Still there are other aspects, which have an influence on the corrosion, like saturation effects of the corrosion products [17].

Finally the bone ingrowth behavior, which depends on the pore size, is very important and degradation of the implant should be tailored accordingly. Therefore additional in vivo experiments are needed to find out which structure is stable long enough such that the bone can stabilize the defect.

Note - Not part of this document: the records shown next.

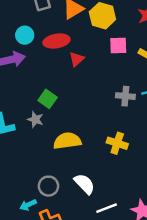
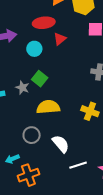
cyan circle: (25, 35) -> (34, 49), moved
green square: (48, 99) -> (40, 79), moved
gray circle: (48, 186) -> (32, 135), moved

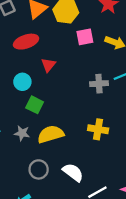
red triangle: (60, 39) -> (48, 65), moved
cyan circle: (34, 49) -> (22, 82), moved
gray star: (22, 88) -> (22, 133), moved

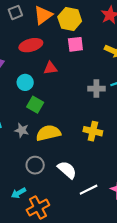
pink square: (85, 37) -> (75, 44), moved
red triangle: (48, 65) -> (50, 68), turned 40

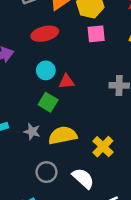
red triangle: (50, 68) -> (67, 82), moved
cyan circle: (25, 82) -> (46, 70), moved
yellow cross: (93, 131) -> (103, 147), moved, turned 30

The investigation of the casted structures with the CT showed that the whole structure could be casted close to the constructed shape. There is also no big difference between the two casted alloys. The LAE442 as well as the La2 alloy could fill the structure shown in Fig. 4. Furthermore the alloy LAE442 can fill the structure with the smaller pores and struts. The only differences are the rough surface and the different sizes in the struts. This is due to different process related reasons. The parts were first shaped layer by layer by FDM. This always results in a rougher surface in the z-direction, which cannot be compensated by surface treatments. Furthermore, the gypsum causes a rough surface depending on the size of the particles. The sponge-like structure however, has no serious defects or missing elements and can therefore be produced by investment casting.

Conclusion

In this study, a manufacturing process to produce sponge-like structures by investment casting was investigated and different implant geometries and alloys were simulated and casted. It has been demonstrated that the constructed shapes could be casted successfully by investment casting. Additionally, the implants appear to have a sufficient compressive strength and a pore structure that is necessary for an optimized bone ingrowth behavior.